Partnered walks also have a positive impact on mood.
“While it’s great to have a certain step count and it’s great to do it in the right shoes, by walking with someone we can also take care of filling up our social cup and making sure that we’re engaging with our community, which can have positive impacts on mental health,” she says.
Ambient walking
McDowell explains that ambient walking is the kind of walking you do when wandering around your apartment or letting your pet out to toilet.
“Ambient walking is typically broken up, which is why we categorize a longer duration walk as intentional because you are priming your entire system and getting into a steady state” says McDowell, “versus ‘I’ve got up to go and get coffee,’ or ‘I picked up my newspaper,’ or ‘I took the dog for a spin around the block’.
“Those ambient walking steps still count, but they provide a different type of benefit.”

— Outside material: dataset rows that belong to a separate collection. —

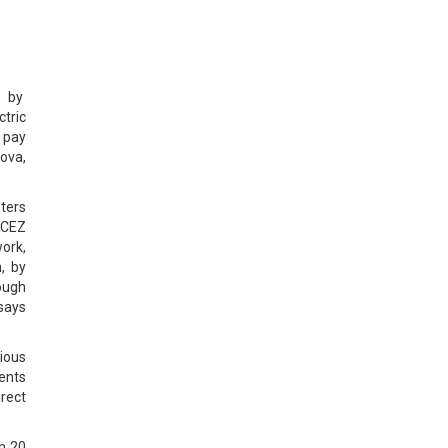
e by
ctric
w pay
iova,
nters
f CEZ
work,
, by
rough
says
ious
ients
irect
in 20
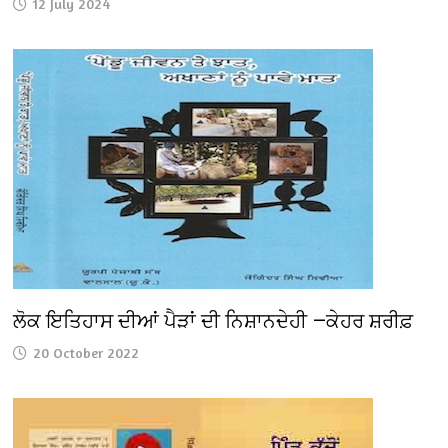
12 July 2024
ਲੋਕ ਇਤਿਹਾਸ ਦੀਆਂ ਪੈੜਾਂ ਦੀ ਨਿਸ਼ਾਨਦੇਹੀ —ਕੇਹਰ ਸ਼ਰੀਫ਼
20 October 2022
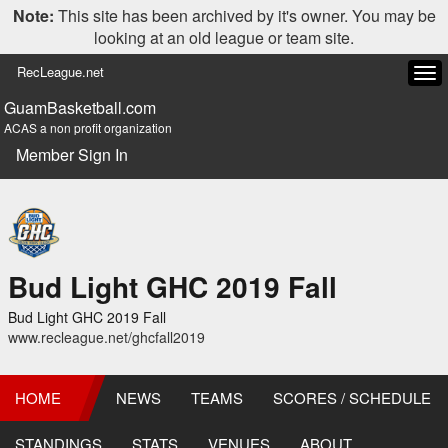
Note:
This site has been archived by it's owner. You may be
looking at an old league or team site.
RecLeague.net
Tog
navi
GuamBasketball.com
ACAS a non profit organization
Member Sign In
Bud Light GHC 2019 Fall
Bud Light GHC 2019 Fall
www.recleague.net/ghcfall2019
HOME
NEWS
TEAMS
SCORES / SCHEDULE
STANDINGS
STATS
VENUES
ABOUT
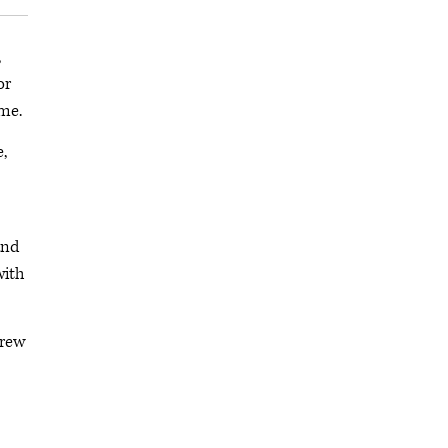
,
or
me.
,
and
with
grew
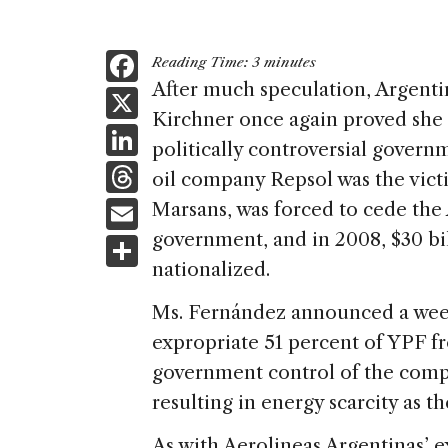
F
Reading Time:
3
minutes
a
After much speculation, Argenti
X
Kirchner once again proved she 
c
Li
politically controversial gover
e
n
T
oil company Repsol was the vict
b
k
h
E
Marsans, was forced to cede the 
o
e
re
m
government, and in 2008, $30 bi
S
o
dI
a
ai
nationalized.
h
k
n
d
l
ar
Ms. Fernández announced a wee
s
e
expropriate 51 percent of YPF f
government control of the compa
resulting in energy scarcity as t
As with Aerolineas Argentinas’ 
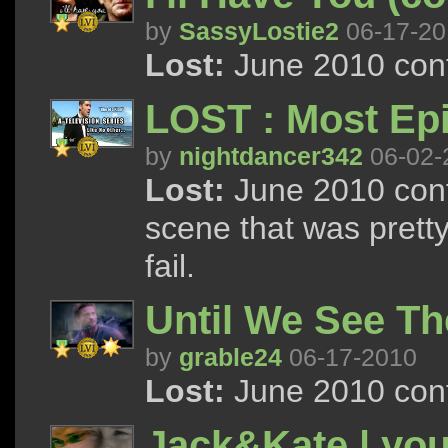
by
SassyLostie2
06-17-20
Lost:
June 2010 cont
LOST : Most Ep
by
nightdancer342
06-02-
Lost:
June 2010 cont
scene that was prett
fail.
Until We See Th
by
grable24
06-17-2010
Lost:
June 2010 cont
Jack&Kate | you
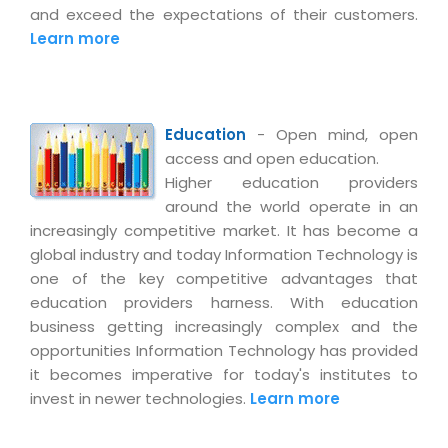
Virtualization Services
and exceed the expectations of their customers.
Learn more
Education
- Open mind, open
access and open education.
Higher education providers
around the world operate in an
increasingly competitive market. It has become a
global industry and today Information Technology is
one of the key competitive advantages that
education providers harness. With education
business getting increasingly complex and the
opportunities Information Technology has provided
it becomes imperative for today's institutes to
invest in newer technologies.
Learn more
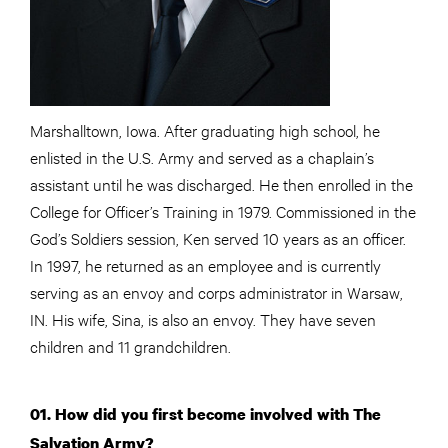
Marshalltown, Iowa. After graduating high school, he
enlisted in the U.S. Army and served as a chaplain’s
assistant until he was discharged. He then enrolled in the
College for Officer’s Training in 1979. Commissioned in the
God’s Soldiers session, Ken served 10 years as an officer.
In 1997, he returned as an employee and is currently
serving as an envoy and corps administrator in Warsaw,
IN. His wife, Sina, is also an envoy. They have seven
children and 11 grandchildren.
01. How did you first become involved with The
Salvation Army?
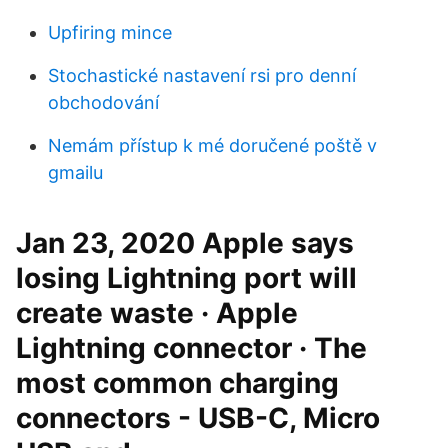
Upfiring mince
Stochastické nastavení rsi pro denní
obchodování
Nemám přístup k mé doručené poště v
gmailu
Jan 23, 2020 Apple says
losing Lightning port will
create waste · Apple
Lightning connector · The
most common charging
connectors - USB-C, Micro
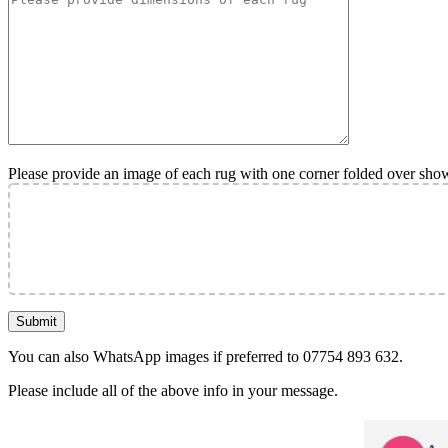
Please provide an image of each rug with one corner folded over sho
You can also WhatsApp images if preferred to 07754 893 632.
Please include all of the above info in your message.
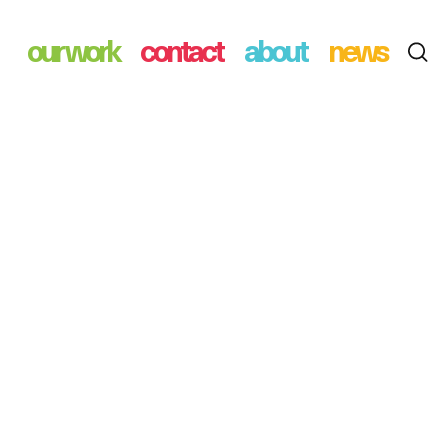
our work
contact
about
news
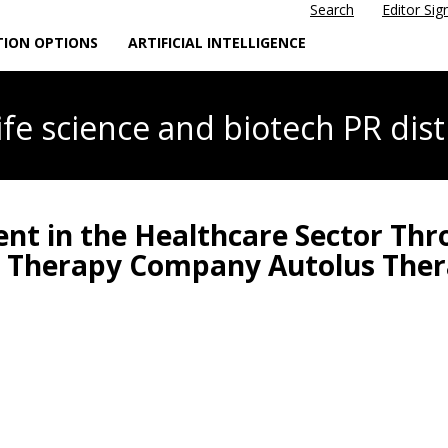
Search
Editor Sig
TION OPTIONS
ARTIFICIAL INTELLIGENCE
life science
and biotech PR dist
nt in the Healthcare Sector Thr
ell Therapy Company Autolus The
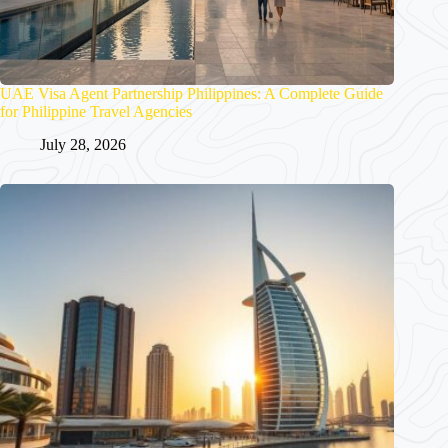
UAE Visa Agent Partnership Philippines: A Complete Guide
for Philippine Travel Agencies
July 28, 2026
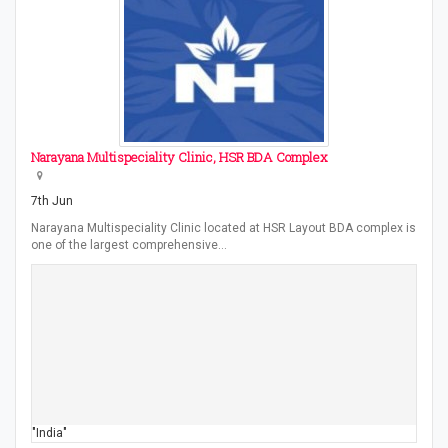
Narayana Multispeciality Clinic, HSR BDA Complex
7th Jun
Narayana Multispeciality Clinic located at HSR Layout BDA complex is
one of the largest comprehensive…
"India"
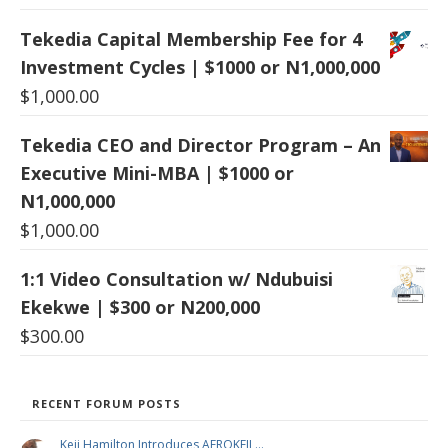
Tekedia Capital Membership Fee for 4
Investment Cycles | $1000 or N1,000,000
$
1,000.00
Tekedia CEO and Director Program – An
Executive Mini-MBA | $1000 or
N1,000,000
$
1,000.00
1:1 Video Consultation w/ Ndubuisi
Ekekwe | $300 or N200,000
$
300.00
RECENT FORUM POSTS
Keji Hamilton Introduces AFROKEJI …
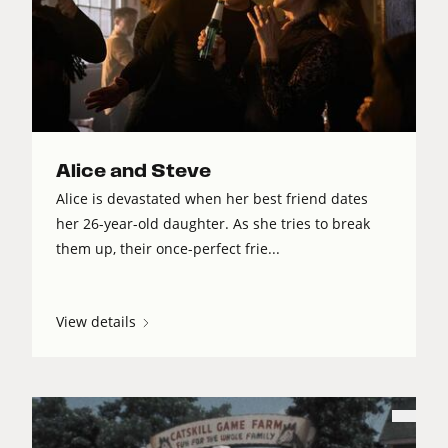
Alice and Steve
Alice is devastated when her best friend dates
her 26-year-old daughter. As she tries to break
them up, their once-perfect frie...
View details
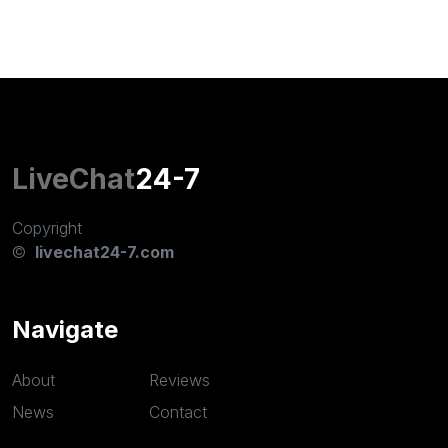
LiveChat
24-7
Copyright
©
livechat24-7.com
Navigate
About
Reviews
News
Contact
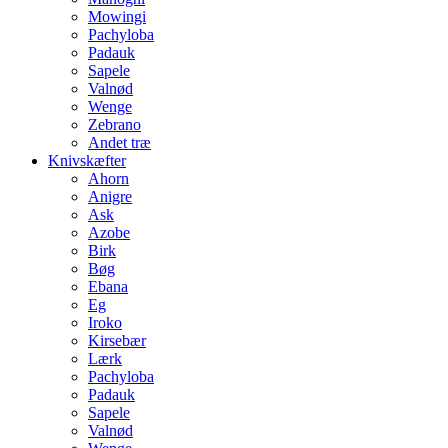
Mowingi
Pachyloba
Padauk
Sapele
Valnød
Wenge
Zebrano
Andet træ
Knivskæfter
Ahorn
Anigre
Ask
Azobe
Birk
Bøg
Ebana
Eg
Iroko
Kirsebær
Lærk
Pachyloba
Padauk
Sapele
Valnød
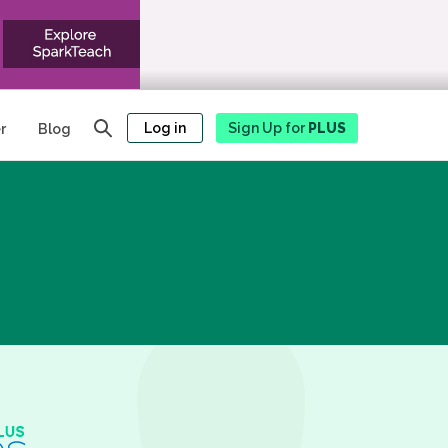
Log in
Sign Up for
PLUS
r
Blog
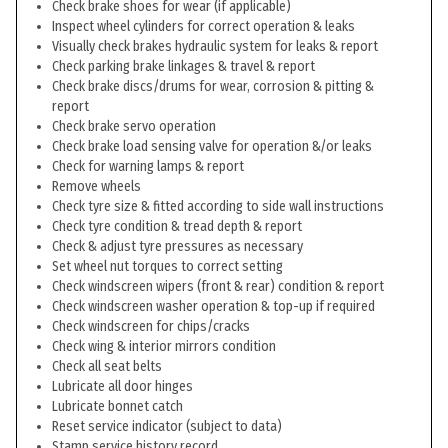
Check brake shoes for wear (if applicable)
Inspect wheel cylinders for correct operation & leaks
Visually check brakes hydraulic system for leaks & report
Check parking brake linkages & travel & report
Check brake discs/drums for wear, corrosion & pitting &
report
Check brake servo operation
Check brake load sensing valve for operation &/or leaks
Check for warning lamps & report
Remove wheels
Check tyre size & fitted according to side wall instructions
Check tyre condition & tread depth & report
Check & adjust tyre pressures as necessary
Set wheel nut torques to correct setting
Check windscreen wipers (front & rear) condition & report
Check windscreen washer operation & top-up if required
Check windscreen for chips/cracks
Check wing & interior mirrors condition
Check all seat belts
Lubricate all door hinges
Lubricate bonnet catch
Reset service indicator (subject to data)
Stamp service history record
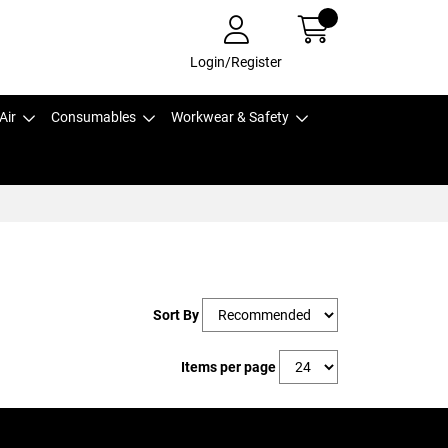
Login/Register
Air
Consumables
Workwear & Safety
Sort By
Items per page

You don’t get the cardiovascular and muscular conditioning boost that you would from an intentional walk, but ambient walking still contributes to calorie burn.
(Image credit: Getty Images)
“As long as you’re walking, we’re happy,” says McDowell.
Ambient walking steps also reflect time that you aren’t spending sitting still, which is a good thing.
Sitting for long periods is associated with a slower metabolic rate, which leads to issues with blood sugar, blood pressure and fat breakdown.
“Sitting is the new smoking,” says McDowell.
Getting up and wandering around your office space or getting a cup of coffee can break up longer periods of sitting and mitigate some of the negative effects.
Be aware that to increase your step count safely, you need to increase it slowly over time.
If you are walking 2,500 steps a day, you should only increase by a maximum of 250 steps a week to avoid injury.